3. Abgrenzung: Externe Projektleitung vs. Implementierungspartner
Ein wesentlicher Erfolgsfaktor ist die klare Rollentrennung. Aus CIO-Sicht sollte die Projektleitung grundsätzlich nicht beim Implementierungspartner liegen. Gründe dafür sind:
Zielkonflikte zwischen wirtschaftlichen Interessen des Dienstleisters und den Projektzielen des Unternehmens, eingeschränkte Neutralität bei Scope-, Budget- oder Terminentscheidungen, fehlende Fokussierung auf Governance, Risikomanagement und interne Befähigung.
Eine externe, unabhängige Projektleitung agiert als verlängerter Arm des CIOs bzw. der Geschäftsführung und stellt sicher, dass das ERP-Projekt konsequent an den Unternehmenszielen ausgerichtet bleibt.
4. Erfolgsfaktoren für den Einsatz externer Projektleiter
Damit externe Projektleitung ihren vollen Nutzen entfalten kann, sind aus CIO-Sicht mehrere Voraussetzungen entscheidend:
1. Klare Mandatierung
Der externe Projektleiter benötigt ein eindeutiges Mandat, inklusive Entscheidungs- und Eskalationsbefugnissen.
2. Verankerung in der Governance
Ein klar strukturiertes Projekt- und Lenkungsausschuss-Setup mit definierten Rollen, KPIs und Entscheidungswegen ist unerlässlich.

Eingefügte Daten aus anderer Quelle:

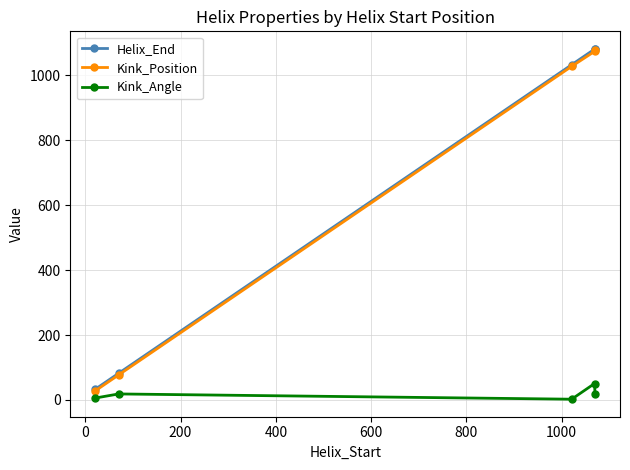

What is the value of the Helix_End point at the 3rd from the left?

1033.0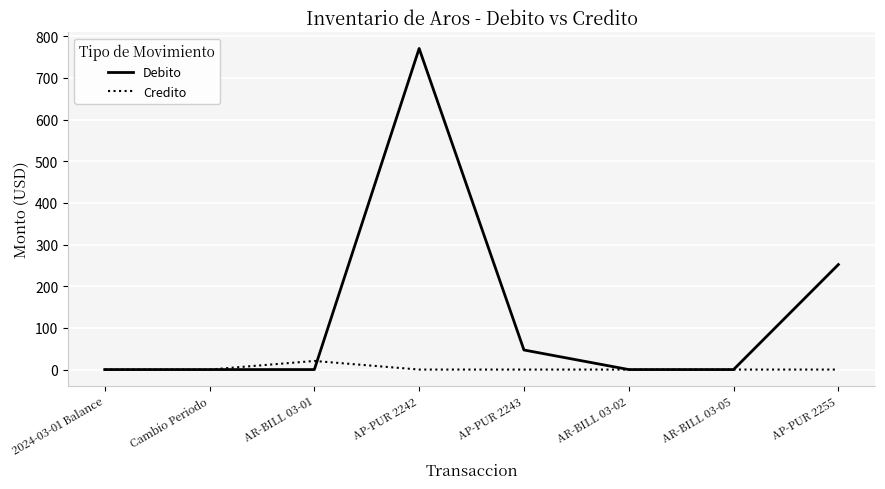

Which series has the largest range (max minus min)?

Debito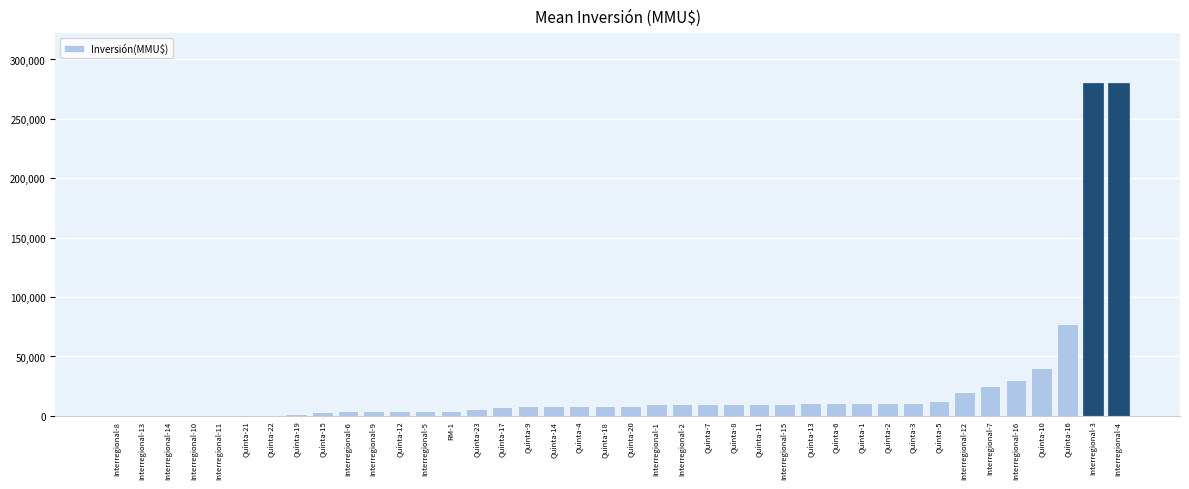

What is the change in value from Interregional-16 to Interregional-4?

+249700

3. ERP- und Branchenkompetenz
Methodisches Projektmanagement allein reicht nicht aus. Entscheidend ist fundierte ERP-Erfahrung sowie Verständnis für die spezifischen Geschäftsmodelle und Prozesse des Unternehmens.
4. Fokus auf Wissenstransfer
Ziel darf nicht nur der Go-Live sein, sondern auch die Befähigung der internen Organisation für Betrieb und Weiterentwicklung des ERP-Systems.

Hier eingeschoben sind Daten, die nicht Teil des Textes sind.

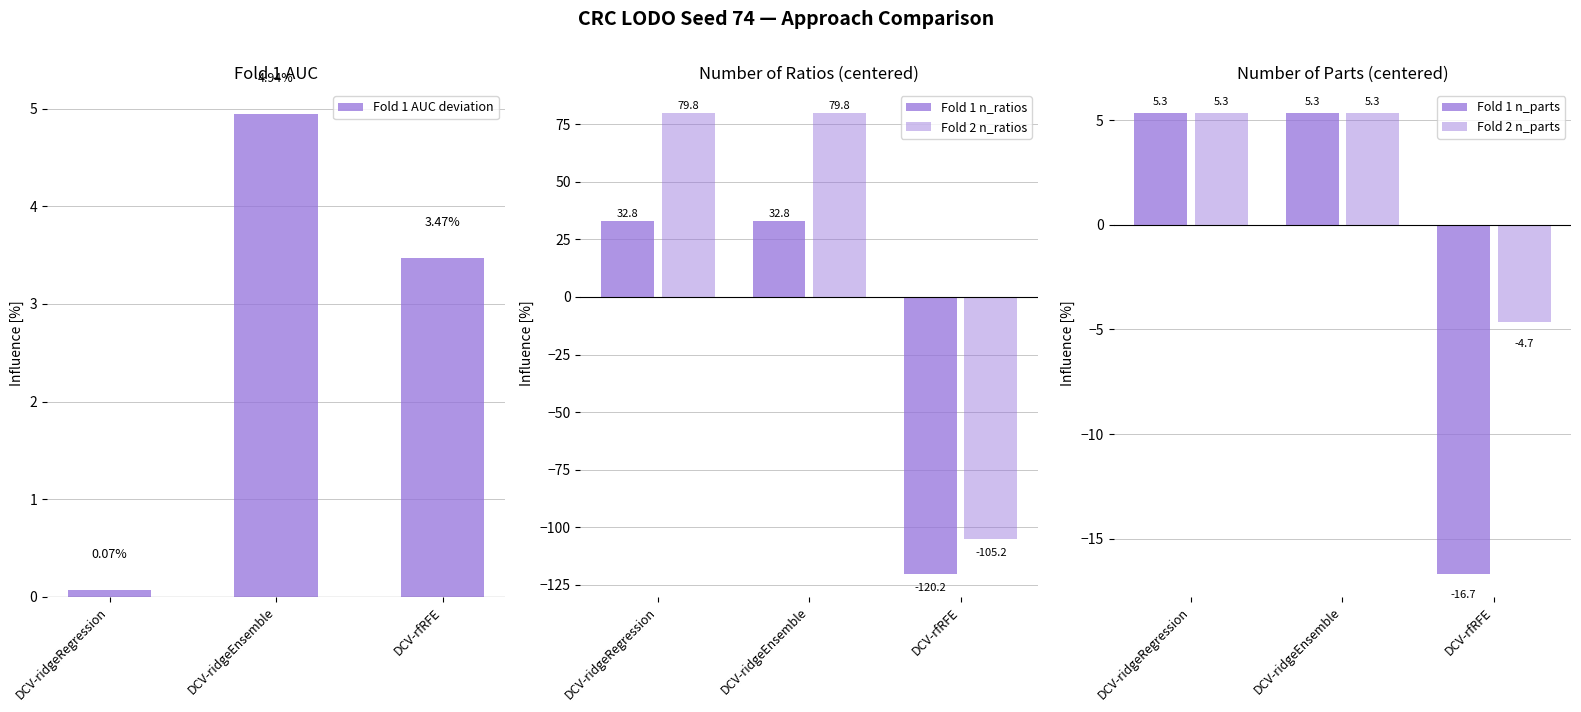

True or false: Fold 1 n_ratios has a value of 32.8 at DCV-ridgeEnsemble.

True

5. Fazit: Strategischer Hebel für nachhaltigen ERP-Erfolg
Aus der Perspektive eines CIOs ist externe Projektleitung kein Zeichen von Schwäche, sondern Ausdruck professioneller Projekt-Governance. Gerade bei unternehmenskritischen ERP-Transformationen ermöglicht sie eine objektive Steuerung, reduziert Projektrisiken und erhöht signifikant die Wahrscheinlichkeit, Zeit-, Budget- und Qualitätsziele zu erreichen.
Richtig eingesetzt, wird der externe Projektleiter zum strategischen Partner: Er verbindet Management-Sicht, ERP-Expertise und operative Umsetzungsstärke – und schafft damit die Grundlage für ein ERP-System, das nicht nur implementiert, sondern langfristig wirksam und wertschöpfend im Unternehmen verankert ist.